◆ Data for review:
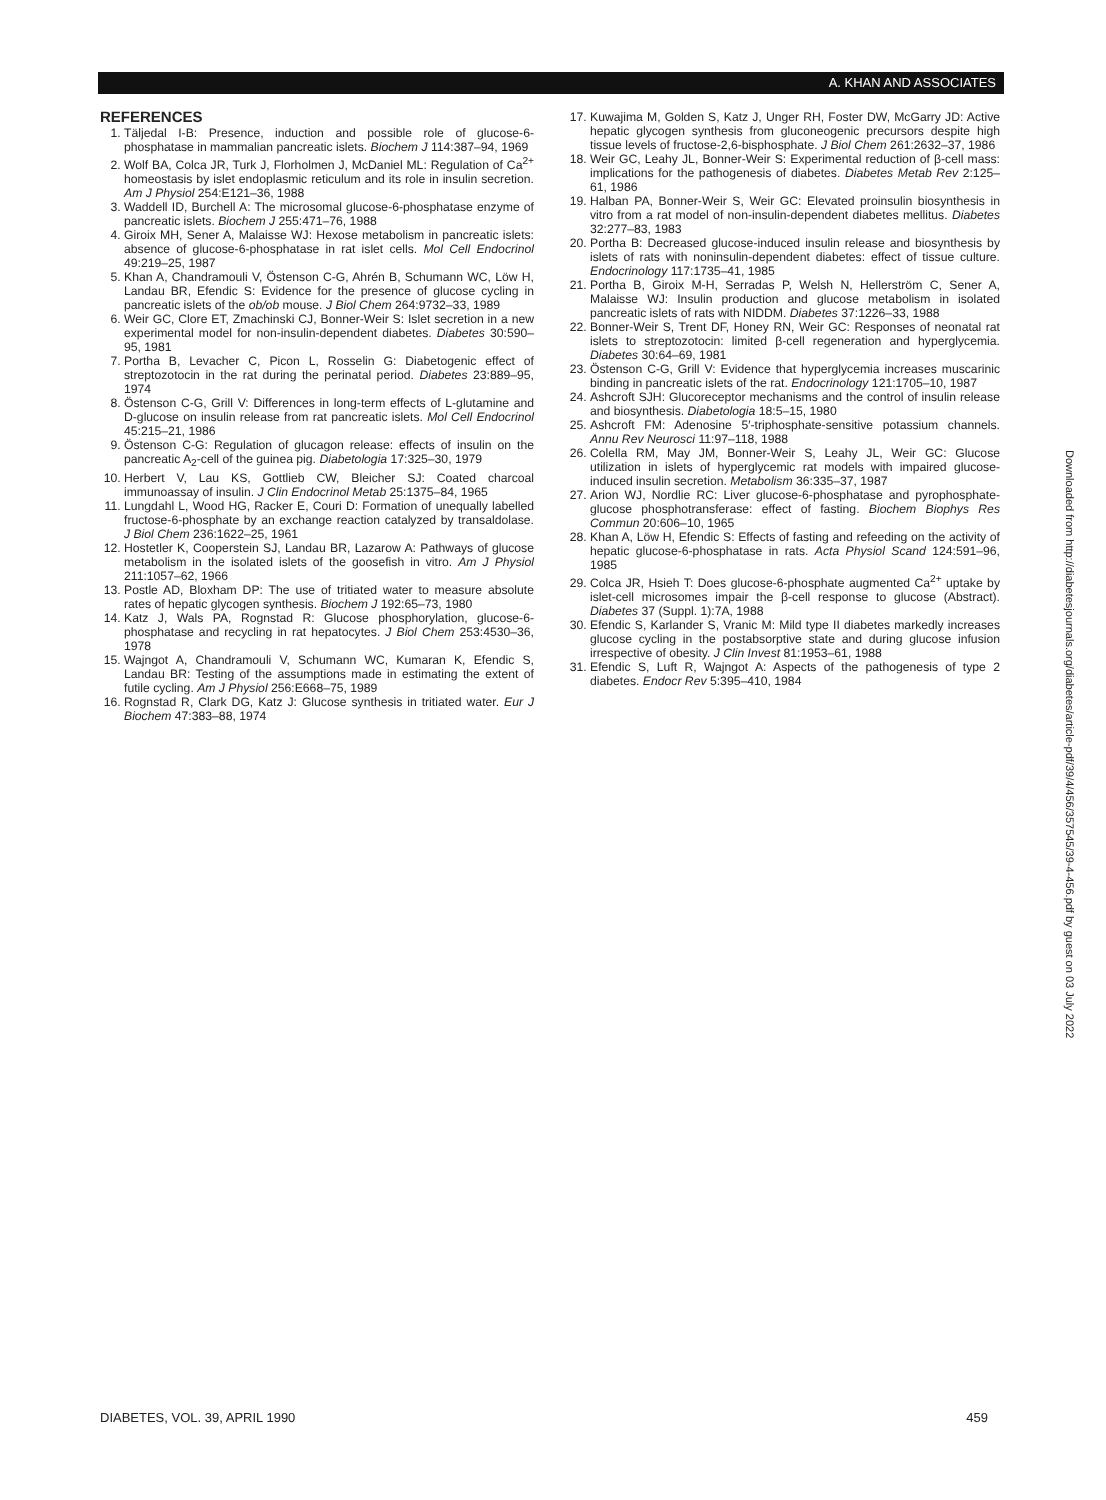A. KHAN AND ASSOCIATES
REFERENCES
1. Täljedal I-B: Presence, induction and possible role of glucose-6-phosphatase in mammalian pancreatic islets. Biochem J 114:387–94, 1969
2. Wolf BA, Colca JR, Turk J, Florholmen J, McDaniel ML: Regulation of Ca<sup>2+</sup> homeostasis by islet endoplasmic reticulum and its role in insulin secretion. Am J Physiol 254:E121–36, 1988
3. Waddell ID, Burchell A: The microsomal glucose-6-phosphatase enzyme of pancreatic islets. Biochem J 255:471–76, 1988
4. Giroix MH, Sener A, Malaisse WJ: Hexose metabolism in pancreatic islets: absence of glucose-6-phosphatase in rat islet cells. Mol Cell Endocrinol 49:219–25, 1987
5. Khan A, Chandramouli V, Östenson C-G, Ahrén B, Schumann WC, Löw H, Landau BR, Efendic S: Evidence for the presence of glucose cycling in pancreatic islets of the ob/ob mouse. J Biol Chem 264:9732–33, 1989
6. Weir GC, Clore ET, Zmachinski CJ, Bonner-Weir S: Islet secretion in a new experimental model for non-insulin-dependent diabetes. Diabetes 30:590–95, 1981
7. Portha B, Levacher C, Picon L, Rosselin G: Diabetogenic effect of streptozotocin in the rat during the perinatal period. Diabetes 23:889–95, 1974
8. Östenson C-G, Grill V: Differences in long-term effects of L-glutamine and D-glucose on insulin release from rat pancreatic islets. Mol Cell Endocrinol 45:215–21, 1986
9. Östenson C-G: Regulation of glucagon release: effects of insulin on the pancreatic A<sub>2</sub>-cell of the guinea pig. Diabetologia 17:325–30, 1979
10. Herbert V, Lau KS, Gottlieb CW, Bleicher SJ: Coated charcoal immunoassay of insulin. J Clin Endocrinol Metab 25:1375–84, 1965
11. Lungdahl L, Wood HG, Racker E, Couri D: Formation of unequally labelled fructose-6-phosphate by an exchange reaction catalyzed by transaldolase. J Biol Chem 236:1622–25, 1961
12. Hostetler K, Cooperstein SJ, Landau BR, Lazarow A: Pathways of glucose metabolism in the isolated islets of the goosefish in vitro. Am J Physiol 211:1057–62, 1966
13. Postle AD, Bloxham DP: The use of tritiated water to measure absolute rates of hepatic glycogen synthesis. Biochem J 192:65–73, 1980
14. Katz J, Wals PA, Rognstad R: Glucose phosphorylation, glucose-6-phosphatase and recycling in rat hepatocytes. J Biol Chem 253:4530–36, 1978
15. Wajngot A, Chandramouli V, Schumann WC, Kumaran K, Efendic S, Landau BR: Testing of the assumptions made in estimating the extent of futile cycling. Am J Physiol 256:E668–75, 1989
16. Rognstad R, Clark DG, Katz J: Glucose synthesis in tritiated water. Eur J Biochem 47:383–88, 1974
17. Kuwajima M, Golden S, Katz J, Unger RH, Foster DW, McGarry JD: Active hepatic glycogen synthesis from gluconeogenic precursors despite high tissue levels of fructose-2,6-bisphosphate. J Biol Chem 261:2632–37, 1986
18. Weir GC, Leahy JL, Bonner-Weir S: Experimental reduction of β-cell mass: implications for the pathogenesis of diabetes. Diabetes Metab Rev 2:125–61, 1986
19. Halban PA, Bonner-Weir S, Weir GC: Elevated proinsulin biosynthesis in vitro from a rat model of non-insulin-dependent diabetes mellitus. Diabetes 32:277–83, 1983
20. Portha B: Decreased glucose-induced insulin release and biosynthesis by islets of rats with noninsulin-dependent diabetes: effect of tissue culture. Endocrinology 117:1735–41, 1985
21. Portha B, Giroix M-H, Serradas P, Welsh N, Hellerström C, Sener A, Malaisse WJ: Insulin production and glucose metabolism in isolated pancreatic islets of rats with NIDDM. Diabetes 37:1226–33, 1988
22. Bonner-Weir S, Trent DF, Honey RN, Weir GC: Responses of neonatal rat islets to streptozotocin: limited β-cell regeneration and hyperglycemia. Diabetes 30:64–69, 1981
23. Östenson C-G, Grill V: Evidence that hyperglycemia increases muscarinic binding in pancreatic islets of the rat. Endocrinology 121:1705–10, 1987
24. Ashcroft SJH: Glucoreceptor mechanisms and the control of insulin release and biosynthesis. Diabetologia 18:5–15, 1980
25. Ashcroft FM: Adenosine 5′-triphosphate-sensitive potassium channels. Annu Rev Neurosci 11:97–118, 1988
26. Colella RM, May JM, Bonner-Weir S, Leahy JL, Weir GC: Glucose utilization in islets of hyperglycemic rat models with impaired glucose-induced insulin secretion. Metabolism 36:335–37, 1987
27. Arion WJ, Nordlie RC: Liver glucose-6-phosphatase and pyrophosphate-glucose phosphotransferase: effect of fasting. Biochem Biophys Res Commun 20:606–10, 1965
28. Khan A, Löw H, Efendic S: Effects of fasting and refeeding on the activity of hepatic glucose-6-phosphatase in rats. Acta Physiol Scand 124:591–96, 1985
29. Colca JR, Hsieh T: Does glucose-6-phosphate augmented Ca<sup>2+</sup> uptake by islet-cell microsomes impair the β-cell response to glucose (Abstract). Diabetes 37 (Suppl. 1):7A, 1988
30. Efendic S, Karlander S, Vranic M: Mild type II diabetes markedly increases glucose cycling in the postabsorptive state and during glucose infusion irrespective of obesity. J Clin Invest 81:1953–61, 1988
31. Efendic S, Luft R, Wajngot A: Aspects of the pathogenesis of type 2 diabetes. Endocr Rev 5:395–410, 1984
DIABETES, VOL. 39, APRIL 1990 459
Downloaded from http://diabetesjournals.org/diabetes/article-pdf/39/4/456/357545/39-4-456.pdf by guest on 03 July 2022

◆ Work request:
Retype the records above, but only those lines that fall between the line containing "5. Khan A, Chandramouli" and the line containing "9. Östenson C-G: Regulation", with both of those lines included, exactly as written.

◆ Written answer:
5. Khan A, Chandramouli V, Östenson C-G, Ahrén B, Schumann WC, Löw H, Landau BR, Efendic S: Evidence for the presence of glucose cycling in pancreatic islets of the ob/ob mouse. J Biol Chem 264:9732–33, 1989
6. Weir GC, Clore ET, Zmachinski CJ, Bonner-Weir S: Islet secretion in a new experimental model for non-insulin-dependent diabetes. Diabetes 30:590–95, 1981
7. Portha B, Levacher C, Picon L, Rosselin G: Diabetogenic effect of streptozotocin in the rat during the perinatal period. Diabetes 23:889–95, 1974
8. Östenson C-G, Grill V: Differences in long-term effects of L-glutamine and D-glucose on insulin release from rat pancreatic islets. Mol Cell Endocrinol 45:215–21, 1986
9. Östenson C-G: Regulation of glucagon release: effects of insulin on the pancreatic A<sub>2</sub>-cell of the guinea pig. Diabetologia 17:325–30, 1979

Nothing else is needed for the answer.